Work instructions: Without any pictures, print the lines below from the one that has "Troca de Placa Detran" through the one that has "Theo в The Voice", exactly and nothing else.

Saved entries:
-=-=-
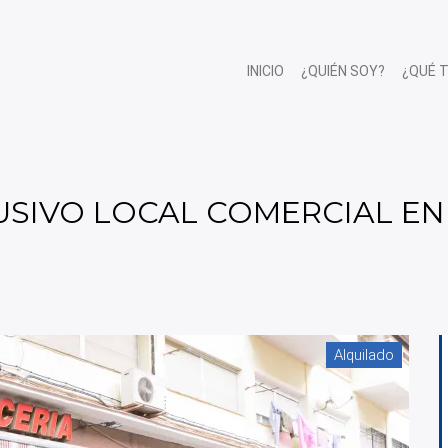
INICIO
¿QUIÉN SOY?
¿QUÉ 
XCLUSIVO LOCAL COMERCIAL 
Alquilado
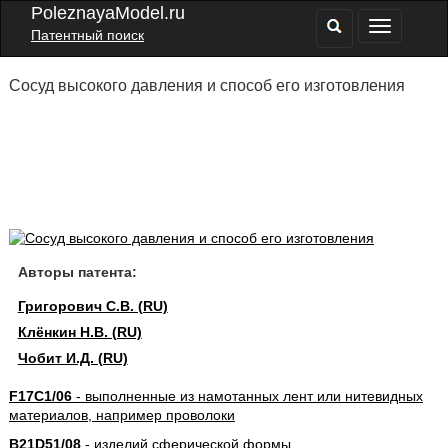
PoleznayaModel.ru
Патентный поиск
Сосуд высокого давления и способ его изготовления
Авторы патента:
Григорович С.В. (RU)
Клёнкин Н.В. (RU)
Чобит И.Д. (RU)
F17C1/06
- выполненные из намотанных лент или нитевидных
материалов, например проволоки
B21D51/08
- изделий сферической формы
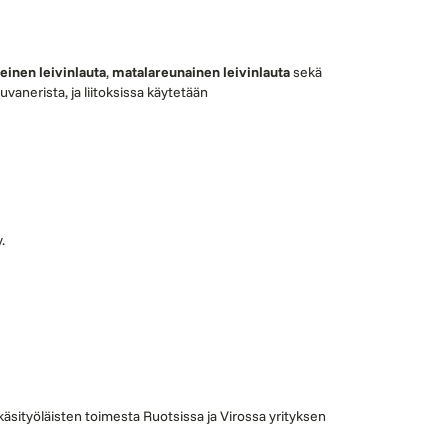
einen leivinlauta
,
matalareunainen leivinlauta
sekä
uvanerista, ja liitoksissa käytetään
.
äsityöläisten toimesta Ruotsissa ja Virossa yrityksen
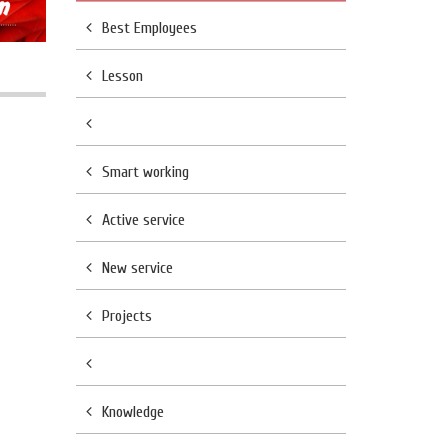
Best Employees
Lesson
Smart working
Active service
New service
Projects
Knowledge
-=-=-
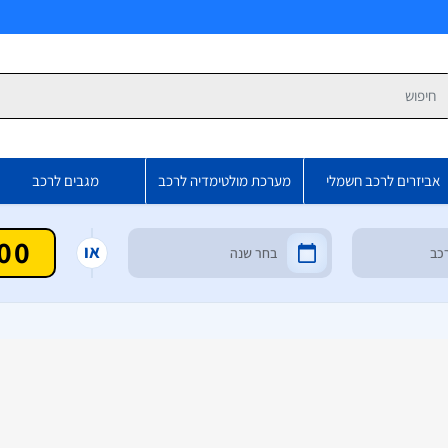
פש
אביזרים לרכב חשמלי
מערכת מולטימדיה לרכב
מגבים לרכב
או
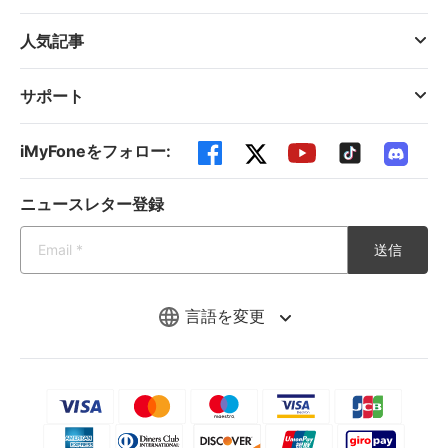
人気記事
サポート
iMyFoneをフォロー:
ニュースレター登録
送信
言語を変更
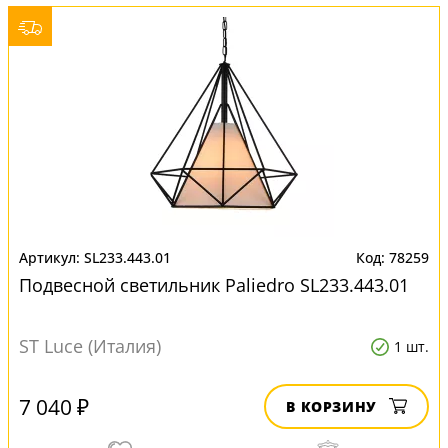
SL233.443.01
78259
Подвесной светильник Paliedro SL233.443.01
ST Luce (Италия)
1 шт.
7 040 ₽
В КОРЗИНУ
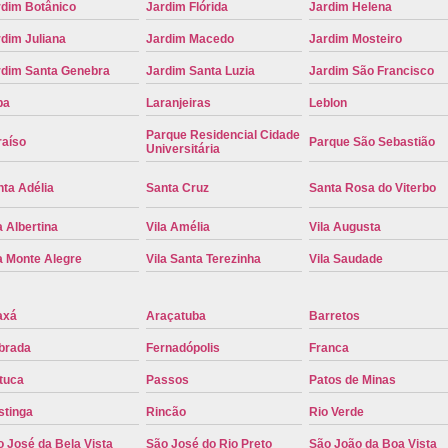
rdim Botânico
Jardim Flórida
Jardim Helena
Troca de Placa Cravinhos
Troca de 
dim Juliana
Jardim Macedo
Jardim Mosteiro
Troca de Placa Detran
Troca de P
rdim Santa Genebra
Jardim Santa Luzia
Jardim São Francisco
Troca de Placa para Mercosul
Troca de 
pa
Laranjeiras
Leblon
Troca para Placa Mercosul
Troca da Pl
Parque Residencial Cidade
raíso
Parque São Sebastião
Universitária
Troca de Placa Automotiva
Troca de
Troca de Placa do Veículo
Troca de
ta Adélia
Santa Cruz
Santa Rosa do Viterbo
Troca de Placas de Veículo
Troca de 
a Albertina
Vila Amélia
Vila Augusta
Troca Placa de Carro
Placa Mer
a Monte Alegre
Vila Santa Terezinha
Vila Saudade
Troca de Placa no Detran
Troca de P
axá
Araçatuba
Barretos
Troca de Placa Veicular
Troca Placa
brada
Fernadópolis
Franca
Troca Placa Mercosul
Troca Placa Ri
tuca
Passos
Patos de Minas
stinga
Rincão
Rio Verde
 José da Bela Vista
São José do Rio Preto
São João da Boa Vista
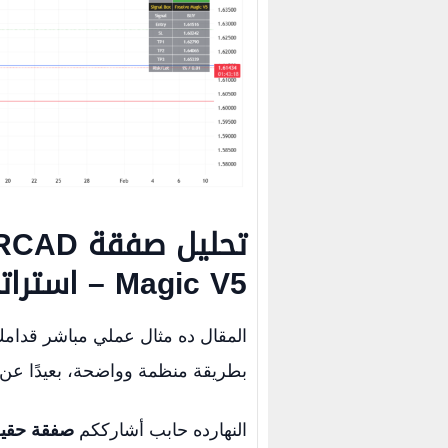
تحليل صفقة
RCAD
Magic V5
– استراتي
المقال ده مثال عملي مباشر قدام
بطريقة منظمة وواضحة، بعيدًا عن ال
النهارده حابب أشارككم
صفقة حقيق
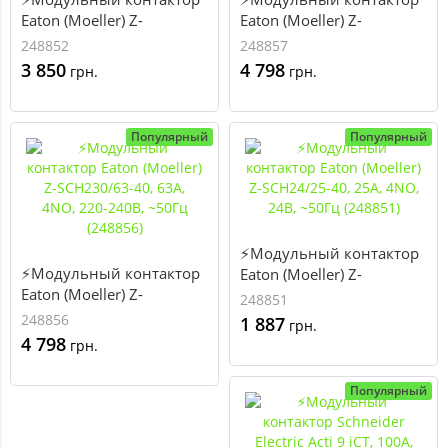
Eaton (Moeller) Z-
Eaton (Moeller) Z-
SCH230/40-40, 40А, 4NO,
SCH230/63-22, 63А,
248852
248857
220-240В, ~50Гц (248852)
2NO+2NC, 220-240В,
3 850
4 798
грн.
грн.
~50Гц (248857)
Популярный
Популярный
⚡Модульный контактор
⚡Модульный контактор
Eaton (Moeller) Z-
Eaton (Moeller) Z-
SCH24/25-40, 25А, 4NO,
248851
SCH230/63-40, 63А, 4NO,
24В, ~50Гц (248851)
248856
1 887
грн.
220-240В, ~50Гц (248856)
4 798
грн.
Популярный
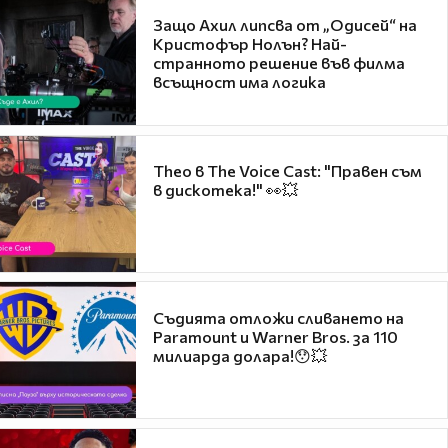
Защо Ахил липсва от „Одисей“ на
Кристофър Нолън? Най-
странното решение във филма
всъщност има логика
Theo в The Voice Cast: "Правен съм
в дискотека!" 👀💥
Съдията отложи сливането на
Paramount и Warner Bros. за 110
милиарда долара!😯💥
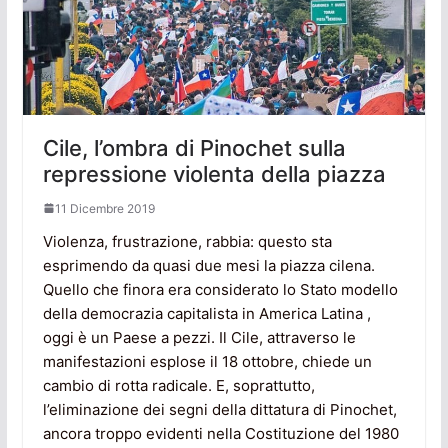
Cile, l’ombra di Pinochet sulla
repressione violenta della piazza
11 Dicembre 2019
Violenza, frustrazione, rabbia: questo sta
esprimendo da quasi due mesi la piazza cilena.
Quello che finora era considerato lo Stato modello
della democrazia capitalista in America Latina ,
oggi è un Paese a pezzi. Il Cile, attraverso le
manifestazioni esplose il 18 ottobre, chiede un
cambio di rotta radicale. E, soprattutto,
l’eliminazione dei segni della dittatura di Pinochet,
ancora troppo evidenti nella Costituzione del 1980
-=-=-
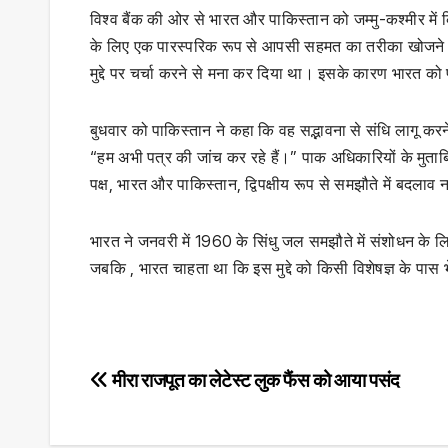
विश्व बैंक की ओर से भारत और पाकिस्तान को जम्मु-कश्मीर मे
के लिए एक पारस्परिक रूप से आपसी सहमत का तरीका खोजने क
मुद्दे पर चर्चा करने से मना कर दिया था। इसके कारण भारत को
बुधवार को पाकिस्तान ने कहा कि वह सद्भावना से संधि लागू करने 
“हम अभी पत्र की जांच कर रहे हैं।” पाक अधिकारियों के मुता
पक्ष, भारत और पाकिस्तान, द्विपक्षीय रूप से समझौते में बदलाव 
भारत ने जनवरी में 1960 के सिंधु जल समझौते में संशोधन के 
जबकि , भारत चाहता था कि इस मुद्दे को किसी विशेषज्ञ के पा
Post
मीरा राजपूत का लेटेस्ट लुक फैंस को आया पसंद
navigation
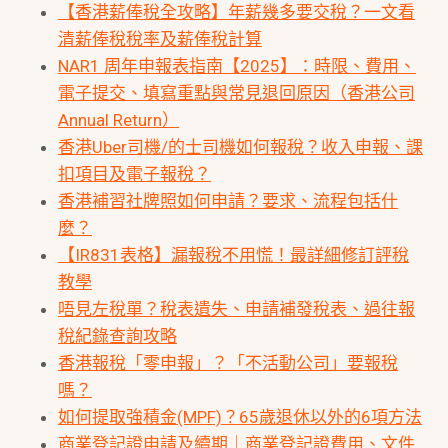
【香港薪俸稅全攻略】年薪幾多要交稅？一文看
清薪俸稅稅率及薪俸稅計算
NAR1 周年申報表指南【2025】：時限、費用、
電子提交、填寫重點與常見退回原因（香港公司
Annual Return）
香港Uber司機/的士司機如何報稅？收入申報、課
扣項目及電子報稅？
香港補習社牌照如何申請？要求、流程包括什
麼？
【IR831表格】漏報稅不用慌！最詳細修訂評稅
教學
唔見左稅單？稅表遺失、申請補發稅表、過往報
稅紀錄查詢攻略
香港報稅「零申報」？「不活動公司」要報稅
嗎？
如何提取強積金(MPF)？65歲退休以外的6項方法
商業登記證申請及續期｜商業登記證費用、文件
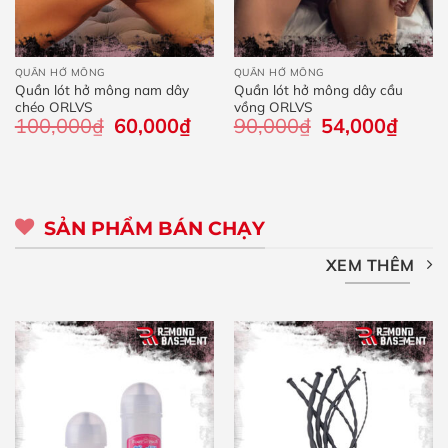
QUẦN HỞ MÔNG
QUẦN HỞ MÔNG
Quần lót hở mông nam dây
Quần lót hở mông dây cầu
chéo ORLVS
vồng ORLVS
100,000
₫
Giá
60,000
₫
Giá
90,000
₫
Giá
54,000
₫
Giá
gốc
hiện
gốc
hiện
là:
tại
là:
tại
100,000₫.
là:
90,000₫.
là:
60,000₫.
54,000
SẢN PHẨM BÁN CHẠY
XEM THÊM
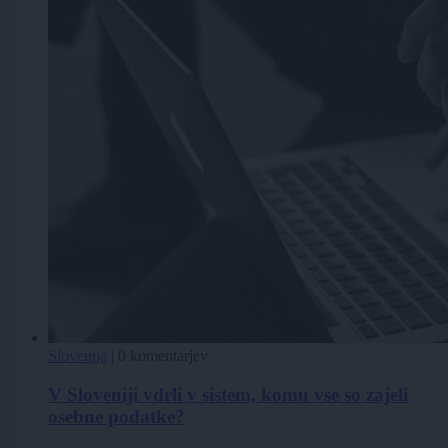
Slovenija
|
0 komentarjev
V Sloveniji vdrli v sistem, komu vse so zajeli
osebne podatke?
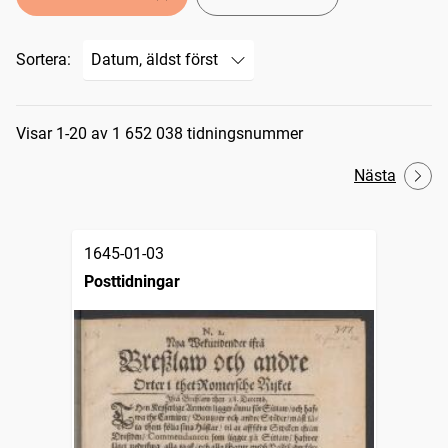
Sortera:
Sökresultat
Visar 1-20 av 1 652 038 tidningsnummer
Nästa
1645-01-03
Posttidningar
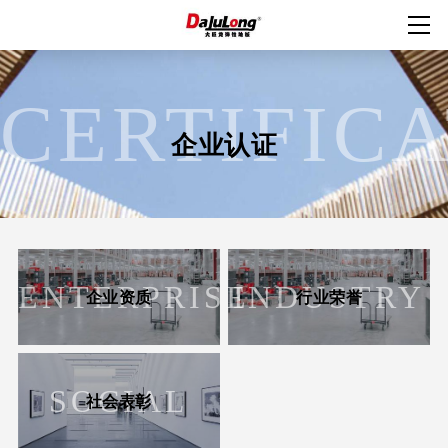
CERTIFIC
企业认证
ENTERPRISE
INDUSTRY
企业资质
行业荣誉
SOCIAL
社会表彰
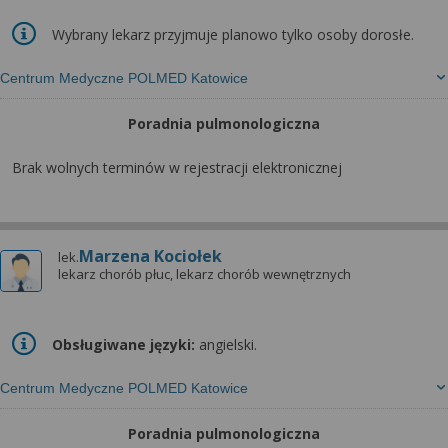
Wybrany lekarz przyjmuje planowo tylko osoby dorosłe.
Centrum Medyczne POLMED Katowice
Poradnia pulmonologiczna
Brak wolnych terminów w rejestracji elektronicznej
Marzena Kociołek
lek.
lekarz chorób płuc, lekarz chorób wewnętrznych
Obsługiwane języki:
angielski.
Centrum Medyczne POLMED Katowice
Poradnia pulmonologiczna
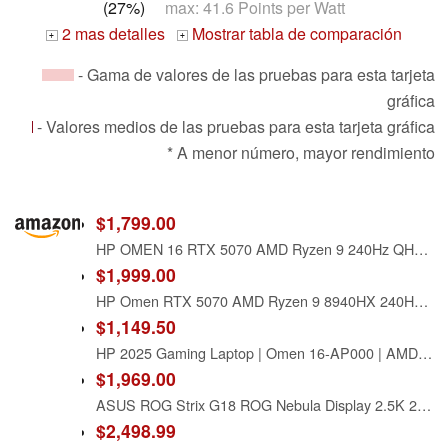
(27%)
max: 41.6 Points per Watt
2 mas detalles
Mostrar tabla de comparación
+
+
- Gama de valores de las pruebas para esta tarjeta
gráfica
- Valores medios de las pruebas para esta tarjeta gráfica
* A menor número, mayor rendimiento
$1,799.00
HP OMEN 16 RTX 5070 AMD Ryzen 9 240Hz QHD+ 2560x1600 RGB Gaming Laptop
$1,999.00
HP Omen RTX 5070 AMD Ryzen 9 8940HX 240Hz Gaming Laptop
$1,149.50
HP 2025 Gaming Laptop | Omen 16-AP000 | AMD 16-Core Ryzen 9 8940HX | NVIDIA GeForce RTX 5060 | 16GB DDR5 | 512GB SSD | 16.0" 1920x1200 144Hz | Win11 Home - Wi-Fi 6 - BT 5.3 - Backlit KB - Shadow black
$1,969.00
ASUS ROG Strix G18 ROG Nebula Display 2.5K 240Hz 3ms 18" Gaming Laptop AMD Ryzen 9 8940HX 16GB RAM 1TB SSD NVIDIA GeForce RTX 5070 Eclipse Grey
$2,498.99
-=-=-
Response to the task:
Troca de Placa Detran
Troca de P
rdim Santa Genebra
Jardim Santa Luzia
Jardim São Francisco
Troca de Placa para Mercosul
Troca de 
pa
Laranjeiras
Leblon
Troca para Placa Mercosul
Troca da Pl
Parque Residencial Cidade
raíso
Parque São Sebastião
Universitária
Troca de Placa Automotiva
Troca de
Troca de Placa do Veículo
Troca de
ta Adélia
Santa Cruz
Santa Rosa do Viterbo
Troca de Placas de Veículo
Troca de 
a Albertina
Vila Amélia
Vila Augusta
Troca Placa de Carro
Placa Mer
a Monte Alegre
Vila Santa Terezinha
Vila Saudade
Troca de Placa no Detran
Troca de P
axá
Araçatuba
Barretos
Troca de Placa Veicular
Troca Placa
brada
Fernadópolis
Franca
Troca Placa Mercosul
Troca Placa Ri
tuca
Passos
Patos de Minas
stinga
Rincão
Rio Verde
 José da Bela Vista
São José do Rio Preto
São João da Boa Vista
تحليل صفقة
RCAD
Magic V5
– استراتي
المقال ده مثال عملي مباشر قدام
بطريقة منظمة وواضحة، بعيدًا عن ال
النهارده حابب أشارككم
صفقة حقيق
Eaton (Moeller) Z-
Eaton (Moeller) Z-
SCH230/40-40, 40А, 4NO,
SCH230/63-22, 63А,
248852
248857
220-240В, ~50Гц (248852)
2NO+2NC, 220-240В,
3 850
4 798
грн.
грн.
~50Гц (248857)
Популярный
Популярный
⚡Модульный контактор
⚡Модульный контактор
Eaton (Moeller) Z-
Eaton (Moeller) Z-
SCH24/25-40, 25А, 4NO,
248851
SCH230/63-40, 63А, 4NO,
24В, ~50Гц (248851)
248856
1 887
грн.
220-240В, ~50Гц (248856)
4 798
грн.
Популярный
Защо Ахил липсва от „Одисей“ на
Кристофър Нолън? Най-
странното решение във филма
всъщност има логика
Theo в The Voice Cast: "Правен съм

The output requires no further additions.